Ein gerade vom Centre für Economic Research veröffentlichter Open-Source-Online-Ratgeber Sovereign GDP-Linked Bonds: Rationale and Designerklärt, wie die Regierungen dies bewerkstelligen können. Ich habe das Buch zusammen mit Jonathan D. Ostry vom Internationalen Währungsfonds und James Benford und Mark Joy von der Bank von England herausgegeben. Das Buch bezieht sich auf Arbeiten, die von dem chinesischen und deutschen Vorsitz des G20, zusammen mit 20 führenden Ökonomen, Rechtsanwälten und Investoren, in Auftrag gegeben wurden. Die Veröffentlichung wurde unterstützt von Andy Haldane, Exekutivdirektor für Finanzstabilität der Bank von England, und Maurice Obstfeld, Wirtschaftsberater und Forschungsdirektor beim IWF.

Ich spreche mich seit 25 Jahren für so etwas wie BIP-gekoppelte Anleihen aus.
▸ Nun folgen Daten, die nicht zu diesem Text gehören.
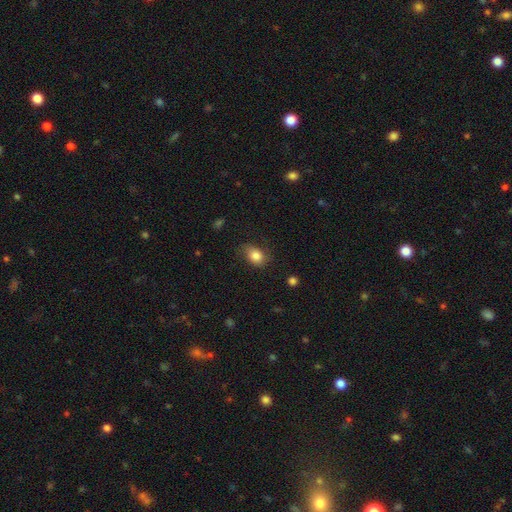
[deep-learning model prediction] A smooth galaxy with no disk features (83%) that is in between round and cigar-shaped (68%).

Vote fractions:
- Smooth or featured? smooth: 83% / star or artifact: 9% / featured or disk: 8%
- How rounded? in between: 68% / round: 31% / cigar-shaped: 1%
- Merging? none: 68% / minor disturbance: 24% / major disturbance: 7% / merger: 1%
In meinem 1993 erschienenen Buch Macro Markets beschriebe ich die BIP der Welt als die „Mütter aller Märkte” und schrieb von einer Schuldenform, die ich „unbefristete Ansprüche” nannte. Aber ich habe weder einen Umsetzungsplan noch den Gedanken selber ausgearbeitet. Das tut Sovereign GDP-Linked Bonds.

Die grundlegende Idee ist einfach genug. Die Regierung gibt BIP-gekoppelte Anleihen aus, um Mittel aufzubringen, genauso wie Unternehmen Anteile ausgeben. Durch die Ausgabe dieser Anleihen verpflichten sich die Regierungen, im Verhältnis zu den Ressourcen, die sie haben, zu bezahlen, gemessen am BIP ihres Landes. Das Verhältnis von Preis und BIP von BIP-gekoppelten Anleihen verhält sich im Wesentlichen analog zum Verhältnis von Kurs zu Gewinn bei Aktien. Der Unterschied ist, dass das BIP als Größenordnung größer ist als Unternehmensgewinne, die an den Börsen dargestellt werden.
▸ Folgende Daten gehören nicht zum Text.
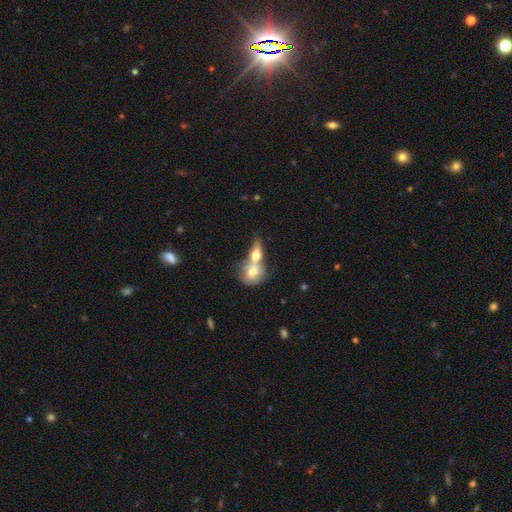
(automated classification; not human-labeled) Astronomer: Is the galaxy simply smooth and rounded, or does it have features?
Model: smooth — 66%.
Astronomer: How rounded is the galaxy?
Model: in between — 61%.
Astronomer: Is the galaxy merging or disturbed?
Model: merger — 69%.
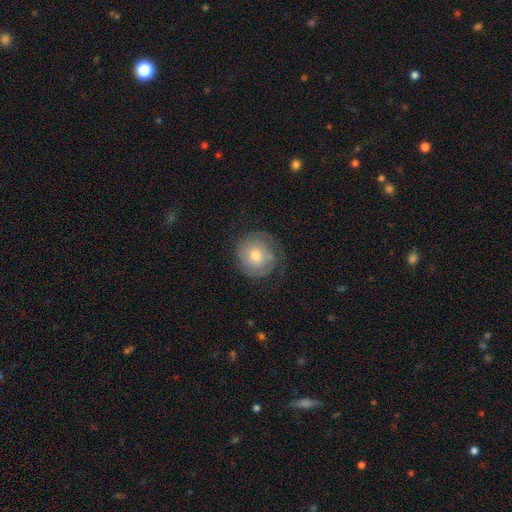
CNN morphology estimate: Smooth or featured? featured or disk (52%)
Edge-on disk? no (97%)
Merging? none (71%)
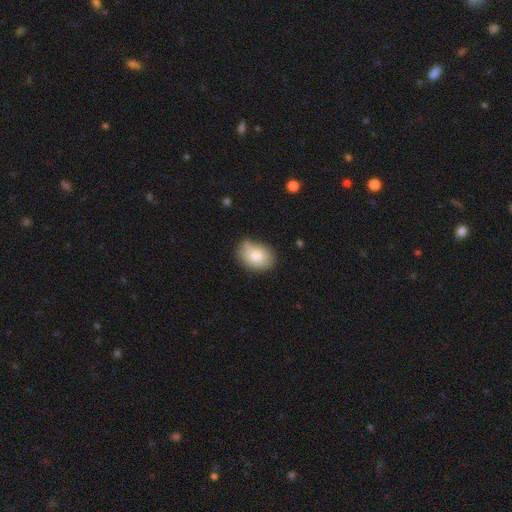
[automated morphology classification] type=smooth (83%); roundness=in between (77%); merging=none (64%).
Sovereign GDP-Linked Bonds argumentiert, dass die Ausgabe von BIP-gekoppelten Anleihen in einigen Ländern einen steuerlichen Spielraum schaffen wird, ein Polster für Notsituationen. Wenn die Zahlungen der Staatsschulden in Devisen festgelegt werden, wie es heute typischerweise geschieht, bedeutet dies ein Problem für die Länder. In einer Finanzkrise werden sie überschuldet, können nichts mehr leihen und sind gezwungen, harte Maßnahmen zu ergreifen, die eine Erholung von der Krise verhindern. Anstatt williger Investoren übernehmen Steuerzahler letztendlich die Verantwortung für das Risiko.

Die Ausgabe von BIP-gekoppelten Anleihen ähnelt dem Abschluss einer Versicherung gegen wirtschaftliche Schwierigkeiten. Die Krisen, die vor zehn Jahren in Ländern wie Irland und Griechenland ausbrachen, wären nicht so schwer gewesen, wenn ihre Verschuldung an das Bruttoinlandsprodukt gekoppelt gewesen wäre. Und dasselbe gilt auch heute noch: Investoren in der ganzen Welt werden das Risiko weiterhin akzeptieren, angesichts der unbegrenzten Vorteile, in ganze Volkswirtschaften investieren zu können. Und sie können das non plus ultra der Diversifizierung erreichen, indem sie BIP-gekoppelte Anleihen aus der ganzen Welt halten.

Man könnte sich fragen, warum Länder kaum je BIP-gekoppelte Sicherheiten ausgegeben haben. Der Grund ist sehr einfach: Finanzinnovation ist schwierig. Finanzielle Interventionen sind so komplex wie technische Innovationen, und es müssen viele Details ausgearbeitet werden, bevor alles reibungslos funktioniert. Wir haben fast keine Beispiele für erfolgreiche BIP-gekoppelte Anleihen aus demselben Grund, warum wir bis in die späten 1980er keine Laptop-Computer gesehen haben. Innovation kostet Zeit und Energie.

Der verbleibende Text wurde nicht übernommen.